Bad losers?
In this season of goodwill, two empresas are at loggerheads over the contract to put on Santander’s Feria de Santiago.
The Town Council’s Consejo de Administración announced its tender in October. The successful tenderer would be able to hire the city’s bullring for a month in each of the next four years and would be required, as a minimum, to organise seven festejos - five corridas (one of which could be a mixta), a novillada and a corrida de rejones - around the time of la Festividad de Santiago, with the obligation of putting on one of the events on July 25 itself. In order to bid, tenderers would need to be the titular empresa or contractee of a first or second class bullring with a flawless record in putting on ferias of five or more corridas in three of the past six years and with responsibility for a minimum of 50 festejos mayores during that same period. After the deadline for tender submissions had passed, it was announced there were two contenders - Santander’s empresa of the last four years, Lances de Futuro, headed by José María Garzon, and Sevilla Pagés y Funtausa, a collaboration between Ramón Valencia, the empresa of Sevilla, and la casa Matilla.
On December 5 it was announced that Lances de Futuro had won the tender. In addition to complying with the tender’s requirements, they had offered to put on an additional corrida and a concurso de recortadores, a feria featuring both Miura and Victorino Martín bulls, and would make improvements to the plaza’s infirmary.

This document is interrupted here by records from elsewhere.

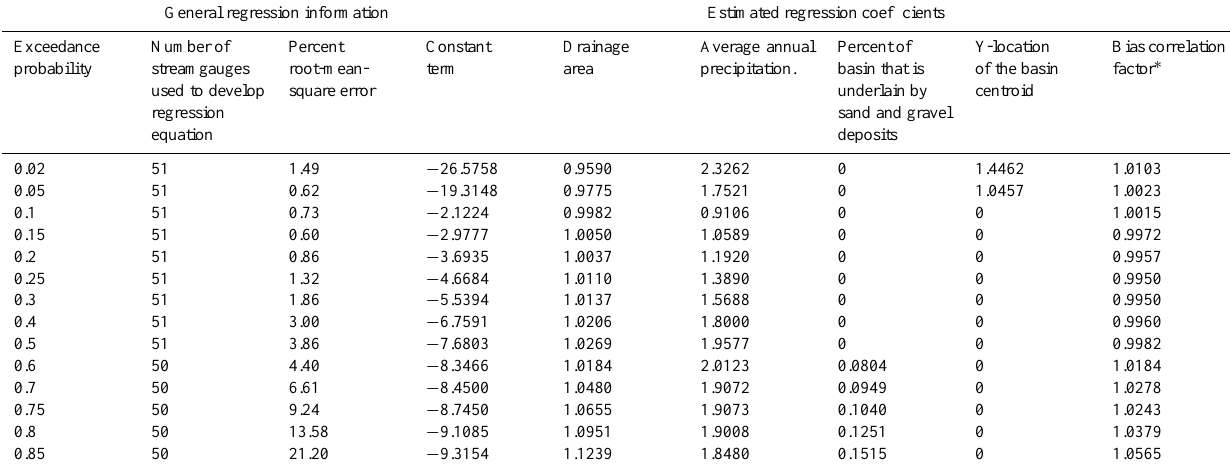
Table 2. Number of streamgauges, goodness of fit values, explanatory variables, and estimated regression parameters for streamflow quantiles estimated from catchment characteristics using multiple least squares regression ( ∗ Bias correction factor computed from Duan,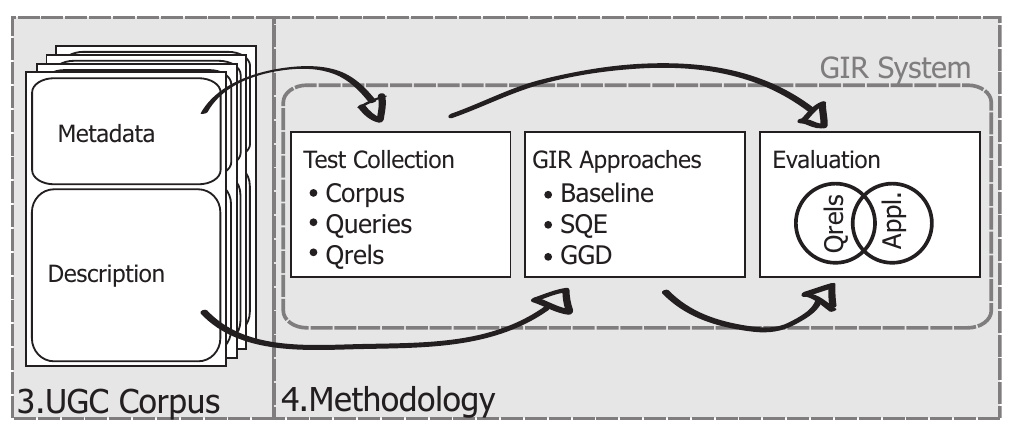
Figure 2: Overall framework of the experiments described in this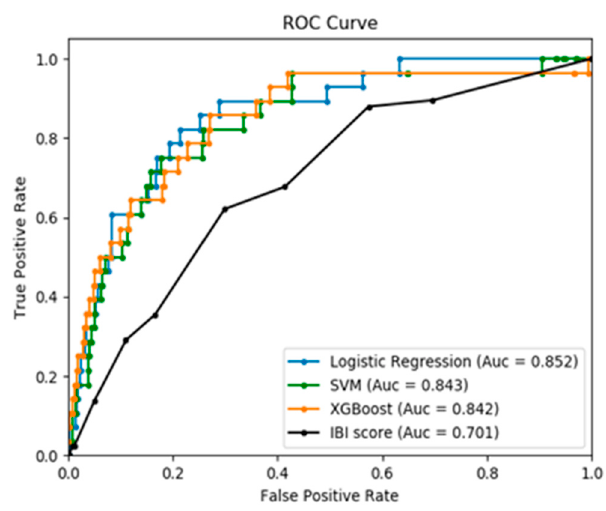
Figure 1. Receiver-operating characteristic (ROC) curves of the IBI score and the developed ma- chine learning models on the validation set; SVM = Support vector machine; XGBoost = Extreme gradient boosting.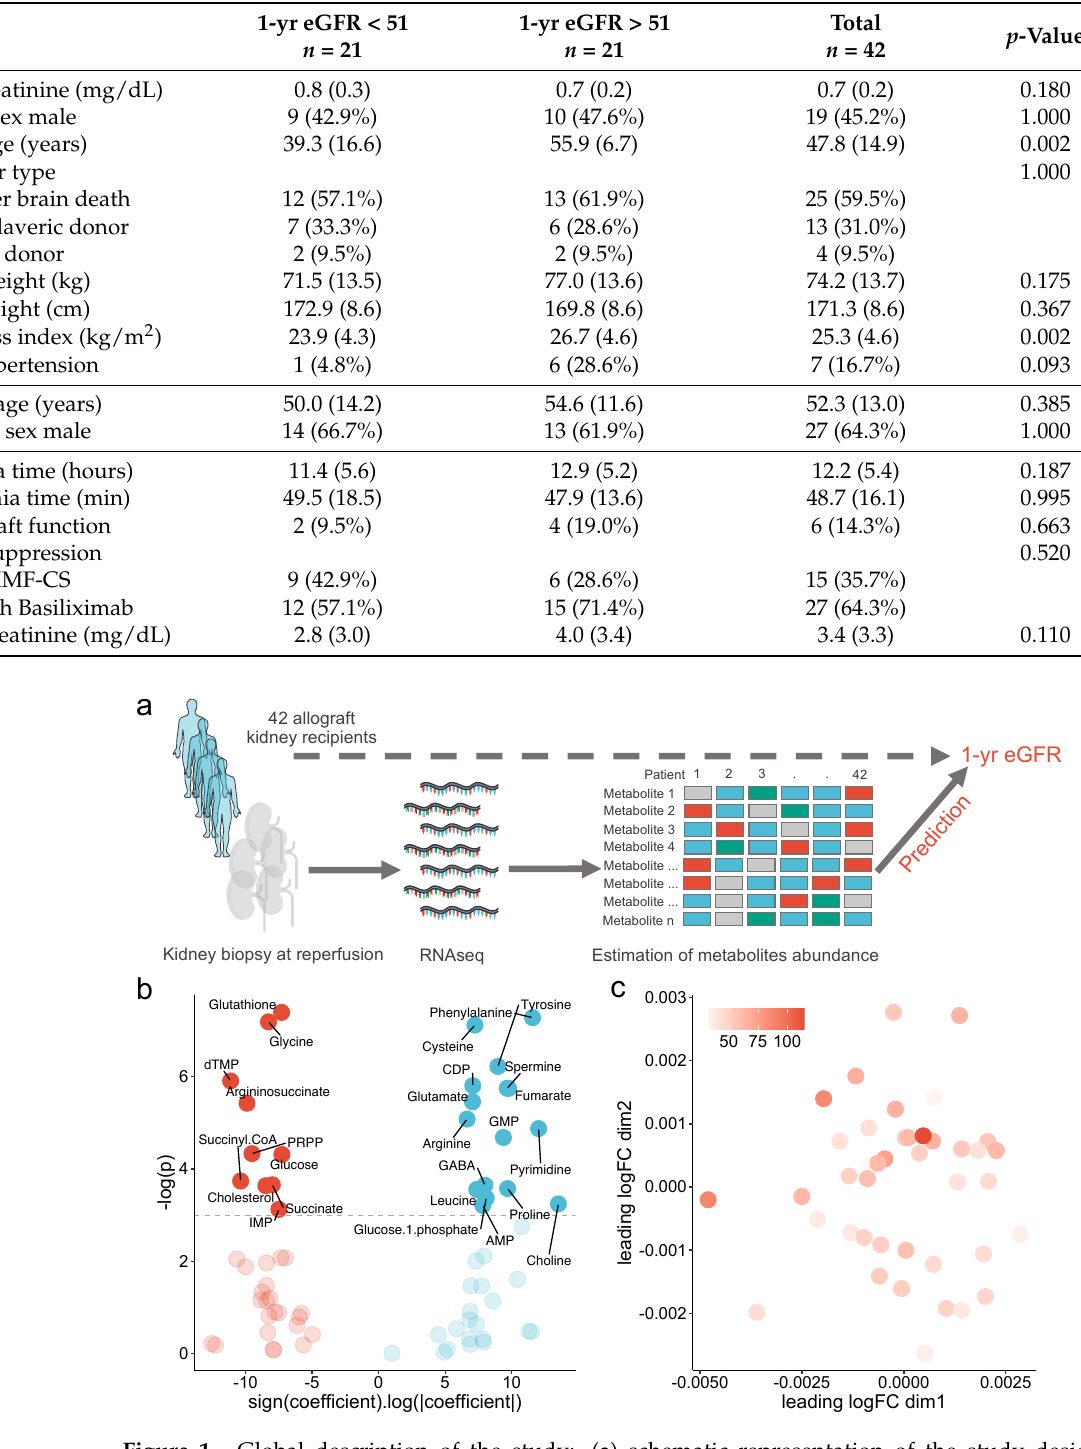
Figure 1. Global description of the study: ( a ) schematic representation of the study design, ( b ) volcano-plot showing the signed logarithm of the absolute ß coefficient extracting from a ro- bust linear model using one-year eGFR as the dependent variable, and its associated p -value, for each estimated metabolite abundance, and ( c ) scatter plot showing the multidimensional scaling of the estimated metabolomics, colored by the one-year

Five days later, Sevilla Pagés y Funtausa submitted an appeal to the Town Council alleging that one of the supporting documents in Lances de Futuro’s submission contained a falsified signature, and arguing that the winning bid should consequently be disallowed.
Lances de Futuro issued a statement saying that the situation was one for the Council to resolve, but that no falsified signature was involved: rather, Andrés Caballero’s confirmation that the rejoneador he manages, Diego Ventura, would take part in the 2025 feria - a confirmation the empresa had received verbally and via WhatsApp - had been pp’ed. Asked about the polemic a few days later, Diego Ventura sagely commented: “I can’t say much about this because I’ve been focused on el campo and am not the person who’s spoken with José María, who’s a great empresario, as are Ramón Valencia and Matilla […] Andrés Caballero has told me after this fuss that everything was arranged with José María, that the contract was not signed, but that everything was spoken verbally and on WhatsApp. He gave the okay to Garzón so that things could go forward, and did the same with Matilla and Ramón Valencia […] You know what things are like […] The empresarios want to win, especially with a special plaza like Santander’s. One will fight up to a certain point.”
Other than his reported words to Ventura, Caballero himself has kept strangely quiet about the affair, to the extent that the critic Zabala de la Serna has commented in El Mundo: “If Ramón Valencia and Matilla are the corrupting nexus, Andrés Caballero is the corrupt nexus. Without his collaboration, there would have been no intrigue, whatever his principal [Ventura] says now.”
It’s subsequently transpired that part of Pagés y Funtausa’s unhappiness was that they learned about the tender’s outcome via public media rather than directly from the Town Council. On receipt of the empresa’s appeal, the Council has put awarding the contract on hold, but Pagés y Funtausa have maintained the pressure by announcing on December 20 that they are commencing legal proceedings against the award to Lances de Futuro “in face of the attacks made against them” and on the rather weak grounds that it “makes no sense to record 'a scribble' [on the tender document] if it is really so clear that there was authorisation to sign on behalf of the third party.”
If Pagés y Funtausa have eventually to give way, it will be interesting to see if there are other repercussions. An aficionado friend of mine swears that, to obtain toros bravos from Salamanca Province, empresas must first of all deal with Matilla before approaching individual ganaderos, in which case where will the bulls be from at next year’s Feria de Santiago? And will Juan Ortega, who is part of the Lances de Futuro stable, be snubbed when it comes to finalising carteles for Sevilla’s Feria de Abril?